Dove sono finiti i partiti? Dove è finita la politica quella vera e bella che si consumava dentro le stanze delle segreterie e dei circoli? Dove il confronto poteva essere ferrato ma mai ammonito? Non c’è più per manifesta incapacità.
In alcuni territori poi sono assenti, non vi è nessun eletto o soggetto riconducibile, non c’è perché non viene fatto quel lavoro di radicamento che segue alcuni passaggi fondamentali e importantissimi.
La politica è ascolto e dialogo, è una roba seria. La politica non è parlare con un microfono durante un evento pubblico, non è sapere mettere in riga quattro tremolanti parole, è capacità di volare, seguendo però la traiettoria, e durante il volo essere capaci di aggregare. Oggi assistiamo all’imperituro ego che inizia e finisce lì dove si è consumato, non produce nulla. Meno del battito di ali di una farfalla.
C’è una classe dirigente inadeguata, che guarda passo passo a se stessa, a quale casella occupare, oggi le amministrative, domani le provinciali ( altra grande mangiatoia per chi è fuori dalla politica da anni e ora pensa di arrivare per mettere la bandiera).
Un deperimento continuo, si potrebbero definire brocchi.
Costantemente lanciati al futuro ma inconcludenti nel presente, incapaci a fare, vorrebbero vivere di rendita, quella degli altri. Un tracollo che viene spesso avallato e pure sorretto, i partiti hanno esaurito e hanno rinunciato alla loro primordiale funzione: quella di rimettere al centro una classe dirigente che sappia avere competenze e qualità, che sappia, pure con un tocco di eleganza, tenere un discorso.
Rimettere i paletti di un tempo è necessario o si continuerà con questo degrado che è figlio di una politica romana trasandata.
È cosa nota che la politica non si faccia per concorsi né per titoli, non deve essere certamente il consesso esclusivo di accademici della Crusca, ma qualcosa non funziona nella selezione della classe politica, non ci sono più i “contenitori” del processo e del progresso politico.
La maggior parte della classe dirigente in loco è sostanzialmente qualunquista, non disposta ad assumersi le proprie responsabilità ma a spostarla in capo ad altri nel caso di sonora sconfitta.
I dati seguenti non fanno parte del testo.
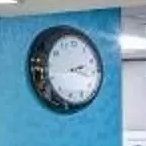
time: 2:17
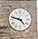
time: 4:47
Sono gli elettori che non hanno capito il progetto, sono gli altri che hanno fatto una campagna elettorale spregiudicata, sono gli altri che non hanno avuto coraggio. Non si sente uno sconfitto fare una sana ricostruzione e mea culpa da almeno dieci anni. Tutti statisti.
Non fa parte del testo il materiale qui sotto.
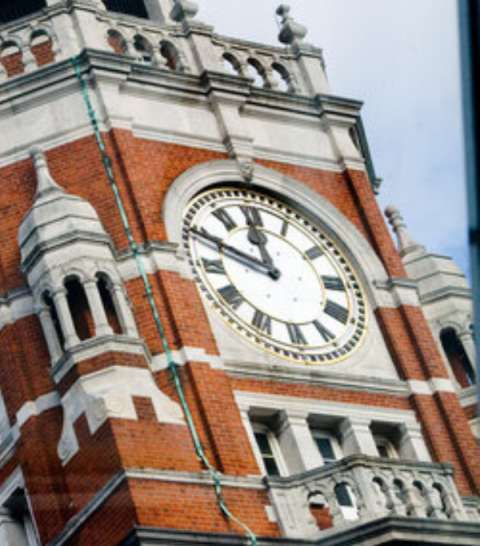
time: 11:48
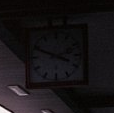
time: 3:49
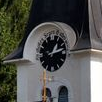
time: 1:12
E in questo declino ad essersi rassegnati sono gli elettori che a quel punto, tra tanta inconcludenza, scelgono il meno peggio, scelgono il partito che almeno è al 5%, scelgono chi meglio si destreggia, perché oramai questa classe dirigente ha abituato l’elettore a non risposte e se ci sono sono vuoti a perdere. E’ perennemente tutto una grande propaganda, iniziano a parlare quasi sempre degli altri e mai di se stessi, irritante e cieca sufficienza. Del resto come diceva Giuseppe De Rita, sociologo e fondatore del Censis: “Rimangono pochissimi vecchi dinosauri e ci sono i nuovi tabacchini”.